Stewart Brand

Stewart is a cofounder of GBN and president of The Long Now Foundation, an organization that promotes long-term thinking by exploring “whatever may be helpful for thinking, understanding, and acting responsibly over long periods of time.” He is perhaps best known as the founder, editor, and publisher of the Whole Earth Catalog and the creator of The WELL, which now has 11,000 active users worldwide and is considered a bellwether of the genre. Since 1989, he has served on the board of the Santa Fe Institute, an organization dedicated to multi-disciplinary research in the sciences of complexity. He is also a founding member of the board of directors of the Electronic Frontier Foundation.

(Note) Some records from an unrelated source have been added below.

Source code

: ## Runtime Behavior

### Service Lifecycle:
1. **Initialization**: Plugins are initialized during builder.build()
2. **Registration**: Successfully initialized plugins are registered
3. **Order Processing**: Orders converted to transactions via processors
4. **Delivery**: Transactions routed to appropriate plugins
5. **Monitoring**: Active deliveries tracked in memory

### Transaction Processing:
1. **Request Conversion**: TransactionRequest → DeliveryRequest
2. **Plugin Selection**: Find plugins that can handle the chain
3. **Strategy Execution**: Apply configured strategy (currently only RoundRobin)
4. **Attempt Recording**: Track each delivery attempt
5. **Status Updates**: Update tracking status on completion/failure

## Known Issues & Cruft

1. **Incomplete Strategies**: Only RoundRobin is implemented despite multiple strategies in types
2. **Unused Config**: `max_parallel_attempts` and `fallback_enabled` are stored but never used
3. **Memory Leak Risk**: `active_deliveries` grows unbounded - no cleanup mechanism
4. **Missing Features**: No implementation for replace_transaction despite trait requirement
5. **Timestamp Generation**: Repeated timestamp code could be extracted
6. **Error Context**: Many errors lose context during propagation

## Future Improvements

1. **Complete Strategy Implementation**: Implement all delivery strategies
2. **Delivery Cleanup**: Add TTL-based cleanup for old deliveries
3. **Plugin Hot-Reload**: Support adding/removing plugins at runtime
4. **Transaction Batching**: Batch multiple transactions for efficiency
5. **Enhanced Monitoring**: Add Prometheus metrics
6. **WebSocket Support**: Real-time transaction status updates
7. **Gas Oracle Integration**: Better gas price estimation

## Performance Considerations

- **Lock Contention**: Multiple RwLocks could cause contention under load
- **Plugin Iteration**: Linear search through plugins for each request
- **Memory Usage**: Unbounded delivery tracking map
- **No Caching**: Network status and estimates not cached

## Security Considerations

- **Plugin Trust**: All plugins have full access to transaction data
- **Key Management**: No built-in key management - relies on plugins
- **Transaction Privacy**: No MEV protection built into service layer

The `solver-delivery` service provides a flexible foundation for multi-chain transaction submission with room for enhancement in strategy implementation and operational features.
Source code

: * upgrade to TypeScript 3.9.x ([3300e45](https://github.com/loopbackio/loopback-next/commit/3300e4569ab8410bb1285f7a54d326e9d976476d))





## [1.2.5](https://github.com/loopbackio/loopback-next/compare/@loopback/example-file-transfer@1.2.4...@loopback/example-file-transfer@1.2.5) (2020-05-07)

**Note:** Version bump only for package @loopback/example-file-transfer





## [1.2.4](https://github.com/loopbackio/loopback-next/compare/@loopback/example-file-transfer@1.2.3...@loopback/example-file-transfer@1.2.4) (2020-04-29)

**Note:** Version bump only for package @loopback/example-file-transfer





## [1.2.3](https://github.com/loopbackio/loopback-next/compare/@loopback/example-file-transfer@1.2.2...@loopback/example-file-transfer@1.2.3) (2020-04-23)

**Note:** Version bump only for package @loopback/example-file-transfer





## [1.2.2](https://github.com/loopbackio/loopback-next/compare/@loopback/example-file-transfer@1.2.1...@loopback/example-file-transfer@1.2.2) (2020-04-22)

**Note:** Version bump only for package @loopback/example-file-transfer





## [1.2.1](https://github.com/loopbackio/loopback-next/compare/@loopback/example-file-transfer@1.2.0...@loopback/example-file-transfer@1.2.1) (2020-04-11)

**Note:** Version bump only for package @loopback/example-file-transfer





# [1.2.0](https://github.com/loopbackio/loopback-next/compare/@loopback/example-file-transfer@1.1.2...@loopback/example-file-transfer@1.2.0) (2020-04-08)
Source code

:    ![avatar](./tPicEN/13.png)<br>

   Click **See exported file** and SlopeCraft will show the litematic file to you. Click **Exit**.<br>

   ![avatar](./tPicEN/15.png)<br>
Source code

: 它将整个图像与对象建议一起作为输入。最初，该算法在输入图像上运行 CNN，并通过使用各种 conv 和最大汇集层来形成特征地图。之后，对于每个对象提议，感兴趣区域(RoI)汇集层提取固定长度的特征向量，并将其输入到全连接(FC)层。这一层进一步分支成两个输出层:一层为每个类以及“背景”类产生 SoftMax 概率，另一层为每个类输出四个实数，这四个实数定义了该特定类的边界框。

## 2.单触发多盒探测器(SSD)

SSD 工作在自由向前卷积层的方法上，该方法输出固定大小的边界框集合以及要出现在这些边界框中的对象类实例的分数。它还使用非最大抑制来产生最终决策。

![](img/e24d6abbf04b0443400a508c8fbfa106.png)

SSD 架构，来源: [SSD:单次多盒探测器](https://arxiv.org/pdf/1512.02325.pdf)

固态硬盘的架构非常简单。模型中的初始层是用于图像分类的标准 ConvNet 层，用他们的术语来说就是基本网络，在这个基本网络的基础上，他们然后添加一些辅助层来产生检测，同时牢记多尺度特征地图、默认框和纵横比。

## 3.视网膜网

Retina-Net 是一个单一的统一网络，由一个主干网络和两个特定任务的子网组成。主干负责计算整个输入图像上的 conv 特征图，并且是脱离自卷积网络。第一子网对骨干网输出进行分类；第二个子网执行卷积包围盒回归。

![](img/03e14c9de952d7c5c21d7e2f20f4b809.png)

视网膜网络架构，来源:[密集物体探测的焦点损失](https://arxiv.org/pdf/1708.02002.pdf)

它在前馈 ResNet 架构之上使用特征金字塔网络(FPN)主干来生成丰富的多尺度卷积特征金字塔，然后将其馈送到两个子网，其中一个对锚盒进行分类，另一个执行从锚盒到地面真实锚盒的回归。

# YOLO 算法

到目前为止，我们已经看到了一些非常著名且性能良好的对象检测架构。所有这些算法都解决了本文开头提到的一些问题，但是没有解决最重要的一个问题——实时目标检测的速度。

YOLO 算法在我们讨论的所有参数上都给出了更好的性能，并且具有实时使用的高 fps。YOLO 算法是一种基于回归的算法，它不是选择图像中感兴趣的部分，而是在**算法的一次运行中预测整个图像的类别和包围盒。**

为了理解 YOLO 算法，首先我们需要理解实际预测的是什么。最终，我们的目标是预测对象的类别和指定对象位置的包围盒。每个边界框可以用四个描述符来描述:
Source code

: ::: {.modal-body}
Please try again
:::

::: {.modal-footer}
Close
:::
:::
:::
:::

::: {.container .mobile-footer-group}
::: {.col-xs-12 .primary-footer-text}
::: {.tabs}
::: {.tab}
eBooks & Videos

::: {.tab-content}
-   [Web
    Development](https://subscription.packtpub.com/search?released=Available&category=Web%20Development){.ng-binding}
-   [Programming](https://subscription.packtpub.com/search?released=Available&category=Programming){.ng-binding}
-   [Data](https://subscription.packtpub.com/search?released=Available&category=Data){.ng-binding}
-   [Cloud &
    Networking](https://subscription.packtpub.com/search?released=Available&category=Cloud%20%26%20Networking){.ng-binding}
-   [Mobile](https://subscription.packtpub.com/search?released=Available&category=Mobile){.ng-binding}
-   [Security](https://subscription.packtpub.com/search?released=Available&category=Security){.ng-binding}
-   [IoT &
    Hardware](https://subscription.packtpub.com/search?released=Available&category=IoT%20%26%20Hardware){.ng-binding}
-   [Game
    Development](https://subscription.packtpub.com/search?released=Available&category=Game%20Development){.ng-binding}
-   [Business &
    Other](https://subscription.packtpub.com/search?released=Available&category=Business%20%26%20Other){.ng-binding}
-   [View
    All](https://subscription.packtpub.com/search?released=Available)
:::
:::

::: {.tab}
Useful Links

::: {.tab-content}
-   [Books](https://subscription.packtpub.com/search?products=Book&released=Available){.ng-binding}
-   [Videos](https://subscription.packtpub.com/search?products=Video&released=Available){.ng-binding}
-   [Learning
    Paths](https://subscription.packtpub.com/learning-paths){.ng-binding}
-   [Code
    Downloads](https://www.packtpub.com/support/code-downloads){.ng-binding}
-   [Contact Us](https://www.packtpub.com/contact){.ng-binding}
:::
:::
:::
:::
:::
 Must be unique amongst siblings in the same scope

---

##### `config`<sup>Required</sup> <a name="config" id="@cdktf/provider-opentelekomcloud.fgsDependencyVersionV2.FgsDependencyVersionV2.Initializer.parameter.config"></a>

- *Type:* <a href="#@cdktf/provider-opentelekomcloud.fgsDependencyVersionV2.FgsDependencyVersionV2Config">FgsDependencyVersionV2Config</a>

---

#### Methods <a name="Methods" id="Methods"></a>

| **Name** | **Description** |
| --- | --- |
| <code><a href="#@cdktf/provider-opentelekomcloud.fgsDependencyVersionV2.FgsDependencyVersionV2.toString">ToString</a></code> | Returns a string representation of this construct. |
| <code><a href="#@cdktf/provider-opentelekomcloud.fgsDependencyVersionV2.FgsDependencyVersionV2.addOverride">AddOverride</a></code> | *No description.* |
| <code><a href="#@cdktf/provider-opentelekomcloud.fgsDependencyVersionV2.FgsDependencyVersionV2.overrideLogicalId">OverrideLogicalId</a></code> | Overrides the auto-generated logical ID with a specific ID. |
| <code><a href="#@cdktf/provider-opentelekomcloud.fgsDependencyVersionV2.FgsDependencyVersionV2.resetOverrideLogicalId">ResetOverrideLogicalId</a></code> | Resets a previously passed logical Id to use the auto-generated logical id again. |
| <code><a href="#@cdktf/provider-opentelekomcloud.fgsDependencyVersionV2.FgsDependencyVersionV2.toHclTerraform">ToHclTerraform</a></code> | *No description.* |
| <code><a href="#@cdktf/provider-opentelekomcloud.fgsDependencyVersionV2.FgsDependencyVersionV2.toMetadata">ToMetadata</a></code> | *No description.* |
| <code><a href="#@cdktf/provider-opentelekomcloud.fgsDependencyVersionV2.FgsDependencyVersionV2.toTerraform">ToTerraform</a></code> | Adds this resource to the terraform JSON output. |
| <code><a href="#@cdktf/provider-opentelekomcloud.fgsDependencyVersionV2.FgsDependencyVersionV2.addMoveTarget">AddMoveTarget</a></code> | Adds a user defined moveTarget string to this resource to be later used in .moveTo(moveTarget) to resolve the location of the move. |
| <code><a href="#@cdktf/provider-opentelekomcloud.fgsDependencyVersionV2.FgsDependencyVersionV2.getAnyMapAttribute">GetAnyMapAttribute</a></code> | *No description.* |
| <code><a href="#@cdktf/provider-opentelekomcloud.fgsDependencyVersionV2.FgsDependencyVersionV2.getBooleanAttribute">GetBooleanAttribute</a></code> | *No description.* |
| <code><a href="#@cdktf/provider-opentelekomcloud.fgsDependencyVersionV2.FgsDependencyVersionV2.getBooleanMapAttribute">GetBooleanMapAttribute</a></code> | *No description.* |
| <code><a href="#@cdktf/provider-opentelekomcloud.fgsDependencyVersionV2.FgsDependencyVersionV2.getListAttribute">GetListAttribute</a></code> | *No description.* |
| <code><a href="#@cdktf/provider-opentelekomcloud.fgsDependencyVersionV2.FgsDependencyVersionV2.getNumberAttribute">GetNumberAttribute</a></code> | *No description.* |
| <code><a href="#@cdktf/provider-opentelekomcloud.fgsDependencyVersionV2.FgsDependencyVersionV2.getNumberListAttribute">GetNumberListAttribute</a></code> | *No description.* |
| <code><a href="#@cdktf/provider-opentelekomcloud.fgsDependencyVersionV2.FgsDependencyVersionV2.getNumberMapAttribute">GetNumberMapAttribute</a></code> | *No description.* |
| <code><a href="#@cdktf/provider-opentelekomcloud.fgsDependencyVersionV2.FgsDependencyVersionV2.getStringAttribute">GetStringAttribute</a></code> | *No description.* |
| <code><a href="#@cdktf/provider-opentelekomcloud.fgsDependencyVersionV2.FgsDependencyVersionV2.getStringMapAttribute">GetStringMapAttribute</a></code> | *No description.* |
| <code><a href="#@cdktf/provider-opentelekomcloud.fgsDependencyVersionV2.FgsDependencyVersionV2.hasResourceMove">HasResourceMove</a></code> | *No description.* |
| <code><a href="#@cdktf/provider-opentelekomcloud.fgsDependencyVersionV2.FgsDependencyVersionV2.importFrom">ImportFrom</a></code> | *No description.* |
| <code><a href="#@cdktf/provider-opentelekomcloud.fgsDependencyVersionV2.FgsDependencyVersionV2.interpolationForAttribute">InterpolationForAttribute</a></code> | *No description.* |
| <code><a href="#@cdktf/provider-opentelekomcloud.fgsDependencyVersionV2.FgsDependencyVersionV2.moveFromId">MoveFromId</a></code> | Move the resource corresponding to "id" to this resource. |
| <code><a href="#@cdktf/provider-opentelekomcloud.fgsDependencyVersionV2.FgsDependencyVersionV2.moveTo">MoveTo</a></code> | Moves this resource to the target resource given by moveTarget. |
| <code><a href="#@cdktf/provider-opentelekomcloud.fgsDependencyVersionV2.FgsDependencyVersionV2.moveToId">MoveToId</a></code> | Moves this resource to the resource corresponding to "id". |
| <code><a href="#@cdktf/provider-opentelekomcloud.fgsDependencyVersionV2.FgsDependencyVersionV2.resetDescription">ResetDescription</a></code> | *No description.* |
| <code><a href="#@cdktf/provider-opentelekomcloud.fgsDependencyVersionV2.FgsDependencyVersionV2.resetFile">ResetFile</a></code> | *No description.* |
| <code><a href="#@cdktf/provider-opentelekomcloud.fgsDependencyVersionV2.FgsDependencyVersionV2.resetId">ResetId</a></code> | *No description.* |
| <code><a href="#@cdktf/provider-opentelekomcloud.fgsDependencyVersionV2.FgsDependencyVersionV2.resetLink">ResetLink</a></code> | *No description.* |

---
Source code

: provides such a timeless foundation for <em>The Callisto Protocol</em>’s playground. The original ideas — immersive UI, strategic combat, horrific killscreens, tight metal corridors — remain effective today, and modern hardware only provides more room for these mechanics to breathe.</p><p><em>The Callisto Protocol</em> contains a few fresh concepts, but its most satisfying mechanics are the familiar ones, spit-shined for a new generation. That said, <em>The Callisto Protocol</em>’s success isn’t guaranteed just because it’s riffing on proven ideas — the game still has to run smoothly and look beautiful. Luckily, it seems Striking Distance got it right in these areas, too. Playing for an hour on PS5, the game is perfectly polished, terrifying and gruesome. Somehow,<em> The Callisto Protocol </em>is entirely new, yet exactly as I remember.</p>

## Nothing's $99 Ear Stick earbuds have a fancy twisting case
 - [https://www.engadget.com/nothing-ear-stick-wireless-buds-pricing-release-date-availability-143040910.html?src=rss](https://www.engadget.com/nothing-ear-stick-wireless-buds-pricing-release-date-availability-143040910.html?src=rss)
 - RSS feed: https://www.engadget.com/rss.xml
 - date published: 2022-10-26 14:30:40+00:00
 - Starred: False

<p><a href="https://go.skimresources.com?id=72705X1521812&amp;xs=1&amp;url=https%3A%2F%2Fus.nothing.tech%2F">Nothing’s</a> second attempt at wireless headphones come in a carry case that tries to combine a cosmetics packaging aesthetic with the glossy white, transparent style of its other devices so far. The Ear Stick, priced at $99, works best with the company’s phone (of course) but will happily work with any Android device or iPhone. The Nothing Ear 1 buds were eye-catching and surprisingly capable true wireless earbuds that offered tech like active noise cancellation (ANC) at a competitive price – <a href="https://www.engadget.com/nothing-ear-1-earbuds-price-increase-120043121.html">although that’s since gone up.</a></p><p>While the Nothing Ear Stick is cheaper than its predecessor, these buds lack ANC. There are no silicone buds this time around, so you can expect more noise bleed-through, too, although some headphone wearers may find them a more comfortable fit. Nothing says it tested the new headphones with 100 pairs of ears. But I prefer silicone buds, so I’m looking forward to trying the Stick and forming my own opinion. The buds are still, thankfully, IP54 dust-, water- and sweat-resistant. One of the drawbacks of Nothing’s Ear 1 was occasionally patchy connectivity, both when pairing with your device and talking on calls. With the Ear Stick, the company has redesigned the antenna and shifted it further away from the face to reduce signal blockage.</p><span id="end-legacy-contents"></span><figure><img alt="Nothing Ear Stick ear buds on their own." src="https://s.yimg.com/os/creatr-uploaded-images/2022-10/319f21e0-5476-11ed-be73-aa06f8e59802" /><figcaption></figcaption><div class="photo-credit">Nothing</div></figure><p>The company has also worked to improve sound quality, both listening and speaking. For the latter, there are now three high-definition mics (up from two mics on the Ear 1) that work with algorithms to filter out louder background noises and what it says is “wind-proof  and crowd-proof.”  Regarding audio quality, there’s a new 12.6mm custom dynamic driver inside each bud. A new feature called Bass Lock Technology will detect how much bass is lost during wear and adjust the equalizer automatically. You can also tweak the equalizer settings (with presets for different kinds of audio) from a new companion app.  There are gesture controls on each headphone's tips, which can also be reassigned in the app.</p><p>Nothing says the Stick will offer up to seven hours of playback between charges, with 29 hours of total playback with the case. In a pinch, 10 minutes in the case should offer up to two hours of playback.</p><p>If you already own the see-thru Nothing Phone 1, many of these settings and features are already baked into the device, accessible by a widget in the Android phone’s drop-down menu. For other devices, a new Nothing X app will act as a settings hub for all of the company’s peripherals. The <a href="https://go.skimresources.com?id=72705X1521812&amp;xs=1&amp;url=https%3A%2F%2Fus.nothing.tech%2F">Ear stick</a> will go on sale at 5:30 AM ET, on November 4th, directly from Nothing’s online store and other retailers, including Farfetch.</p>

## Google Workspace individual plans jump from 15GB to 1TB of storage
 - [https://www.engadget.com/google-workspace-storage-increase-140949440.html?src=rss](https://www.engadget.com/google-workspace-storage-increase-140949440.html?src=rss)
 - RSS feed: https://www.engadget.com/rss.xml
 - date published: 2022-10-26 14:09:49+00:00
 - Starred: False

Stewart is the author of many pioneering books, including The Whole Earth Catalogues (1968-1985), The Clock of the Long Now (1999) and The Media Lab: Inventing the Future at MIT (1987). His book How Buildings Learn: What Happens After They’re Built has been dubbed "a classic and possibly a work of genius" and has been used as a text by computer systems designers as well as building preservers, architects, and many lay building users. In his new book Whole Earth Discipline: An Ecopragmatist Manifesto (2009), Stewart offers an eloquent, deeply researched argument for why his fellow environmentalists (and the rest of us) must embrace urbanization, nuclear power, and biotechnology in order to create a sustainable future.